Extracted data entries
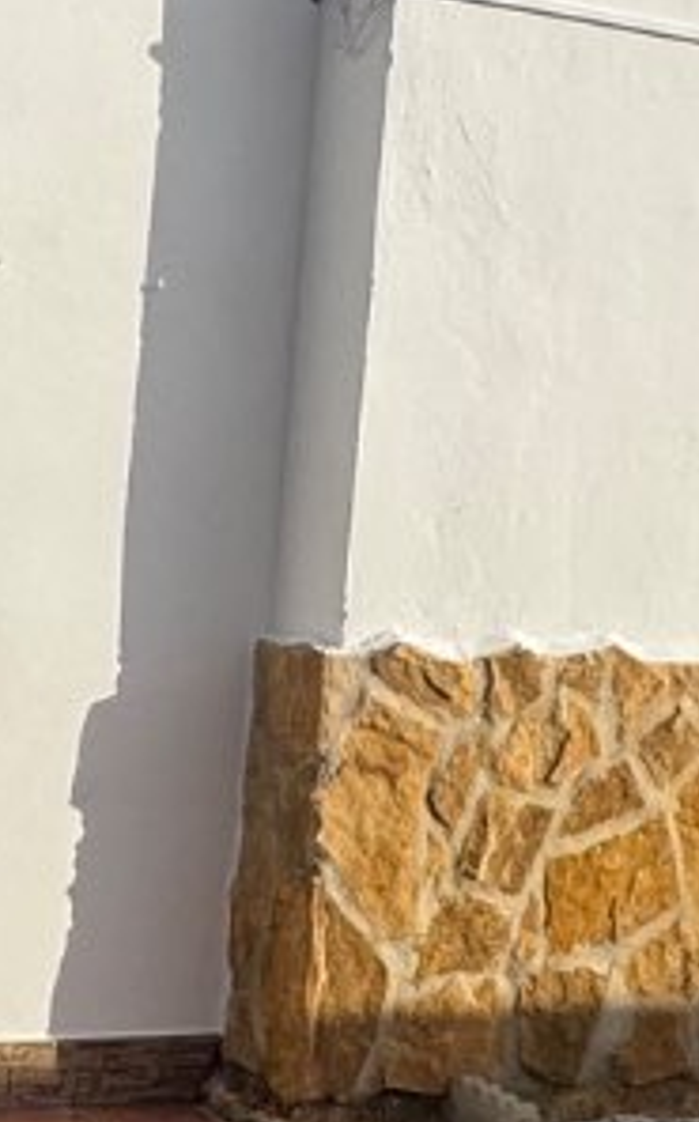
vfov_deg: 27.5
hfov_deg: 17.0
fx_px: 2292
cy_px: 512
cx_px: 30
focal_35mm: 75
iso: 40
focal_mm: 2.22
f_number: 2.2
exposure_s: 1/3906
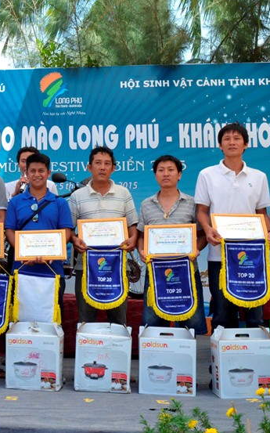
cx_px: -12
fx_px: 601
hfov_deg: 24.0
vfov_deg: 39.5
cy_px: 185
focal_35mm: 51
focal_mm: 18
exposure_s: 1/30
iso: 100
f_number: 10
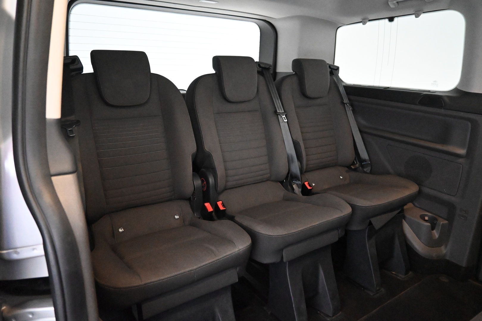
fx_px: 321
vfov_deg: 53.1
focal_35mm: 24
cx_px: 241
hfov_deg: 73.7
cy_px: 160
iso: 12800
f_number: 3.5
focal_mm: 16
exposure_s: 1/60
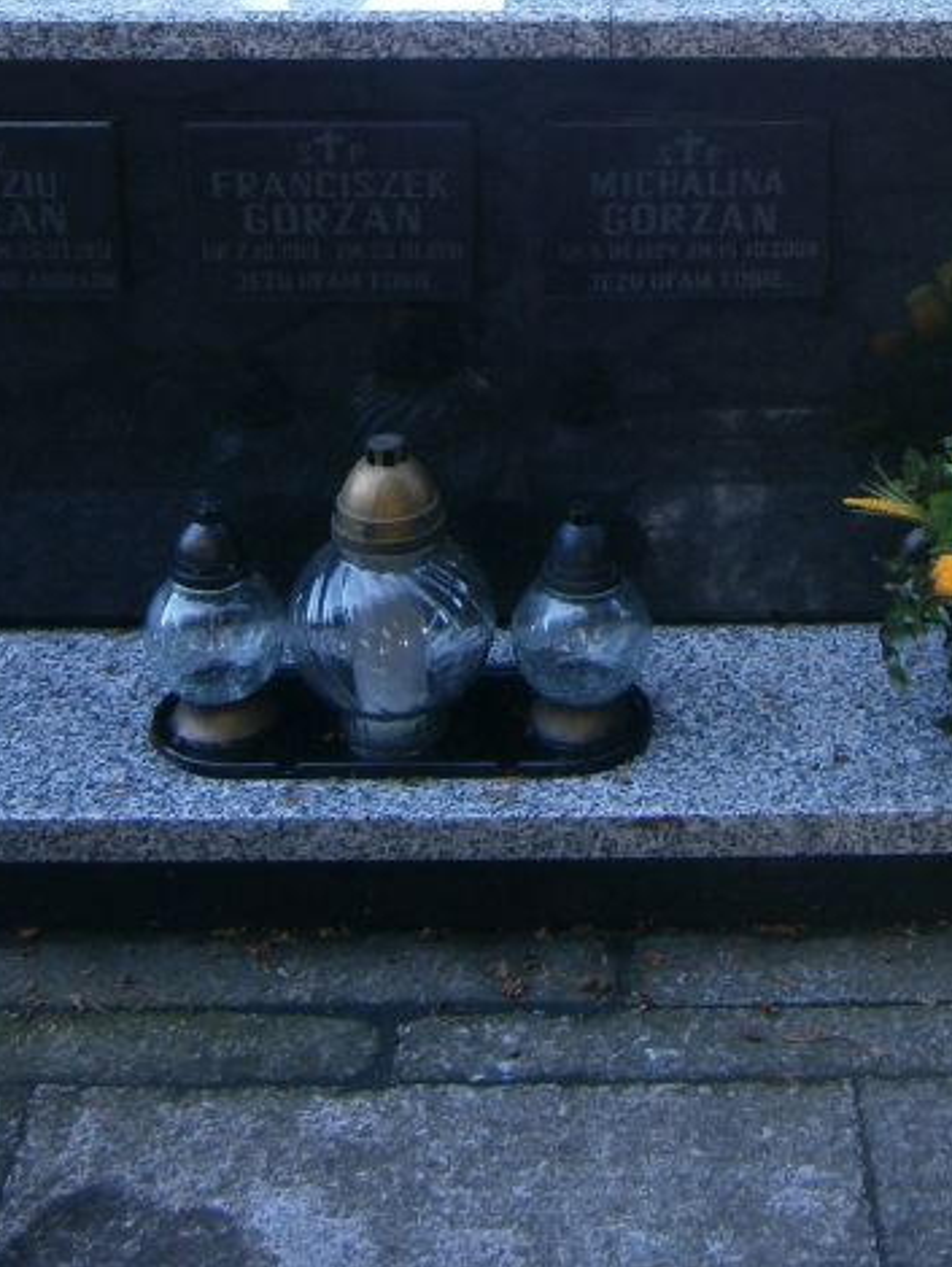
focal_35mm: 59
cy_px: 80
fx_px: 2162
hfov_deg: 24.6
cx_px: 674
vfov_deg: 30.9
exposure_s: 1/50
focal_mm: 4.7
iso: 80
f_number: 2.8
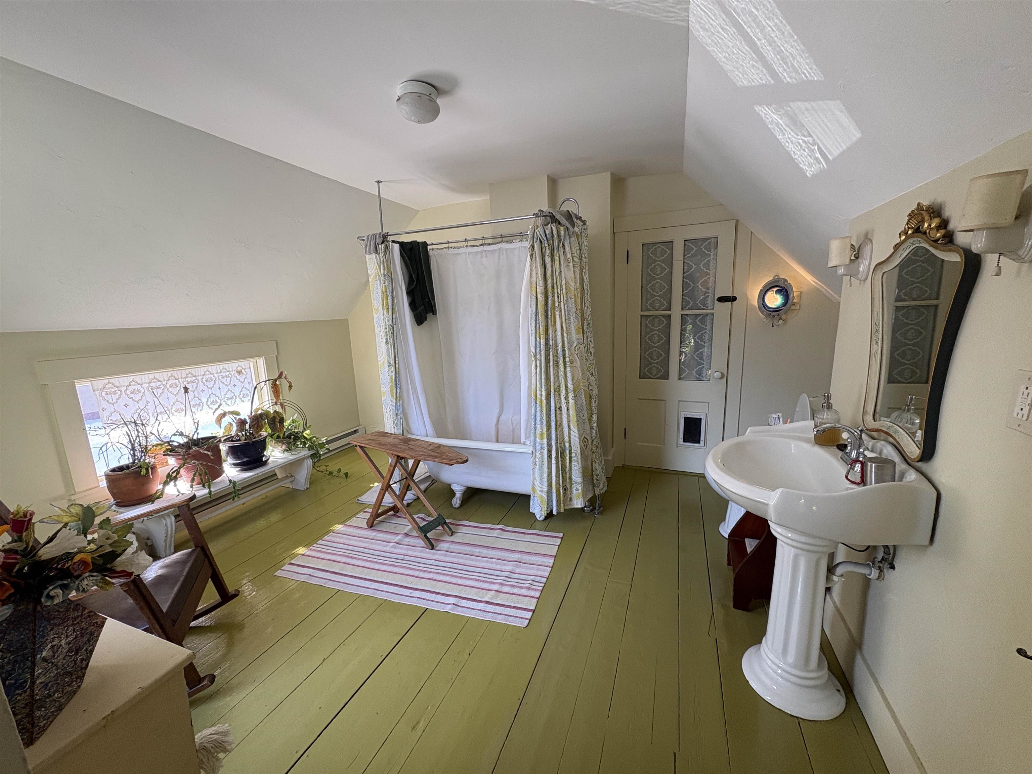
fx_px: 417
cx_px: 516
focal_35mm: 14
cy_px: 387
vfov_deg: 85.7
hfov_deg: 102.1
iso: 100
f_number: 2.2
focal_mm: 2.22
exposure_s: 1/99
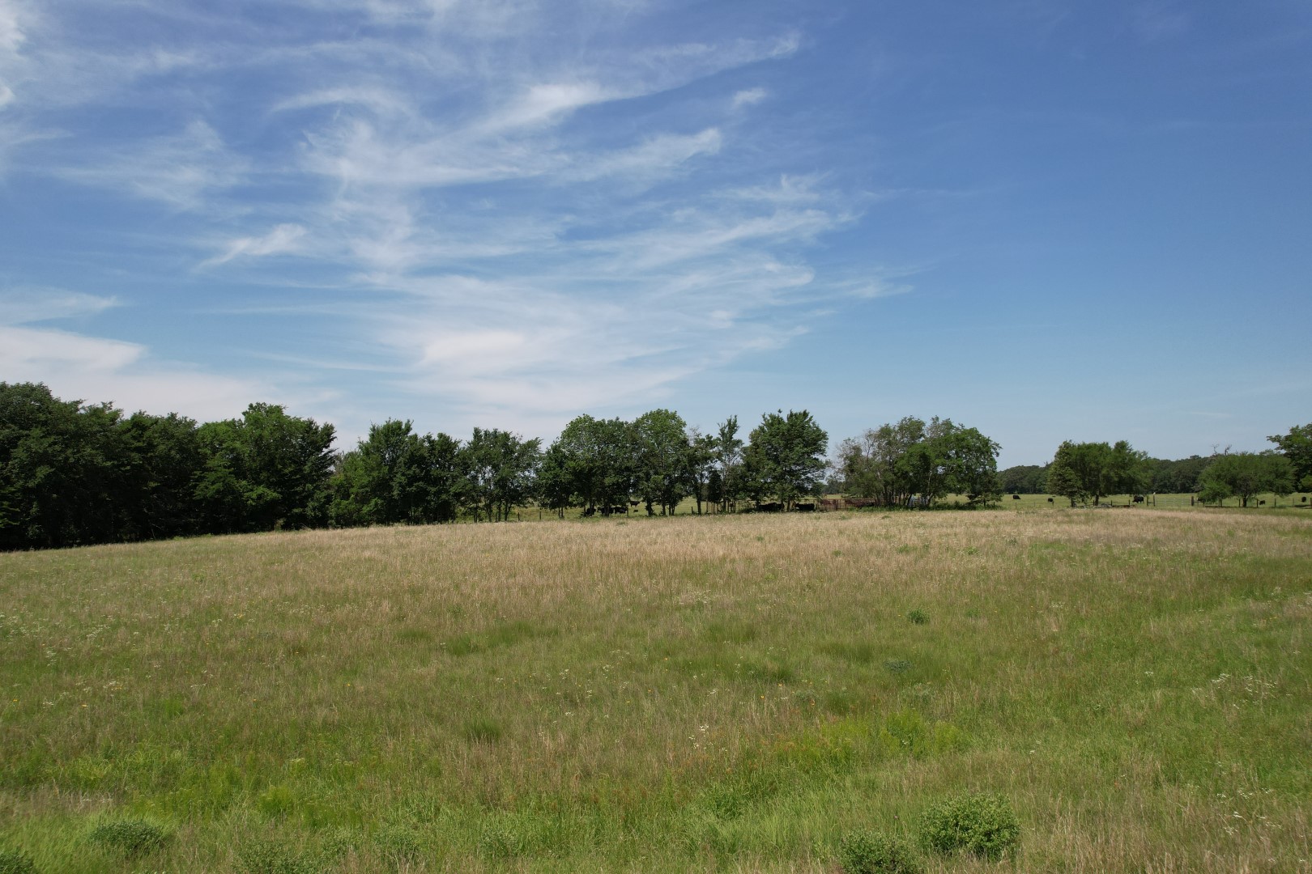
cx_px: 656
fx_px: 802
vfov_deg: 57.2
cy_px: 437
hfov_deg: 78.6
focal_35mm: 22
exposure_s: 1/2000
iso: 110
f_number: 2.8
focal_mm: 8.38
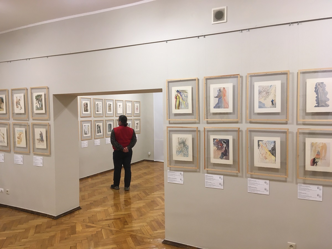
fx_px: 278
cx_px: 166
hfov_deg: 61.7
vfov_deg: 48.2
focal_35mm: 29
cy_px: 124
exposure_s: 1/33
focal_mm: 4.15
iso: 80
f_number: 2.2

### TASK STATEMENT:
Lines from the one containing "exposure_s: 1/2000" through the final line of the entries above are to be retyped exactly, with every picture left out.

### EXPECTED ANSWER:
exposure_s: 1/2000
iso: 110
f_number: 2.8
focal_mm: 8.38
fx_px: 278
cx_px: 166
hfov_deg: 61.7
vfov_deg: 48.2
focal_35mm: 29
cy_px: 124
exposure_s: 1/33
focal_mm: 4.15
iso: 80
f_number: 2.2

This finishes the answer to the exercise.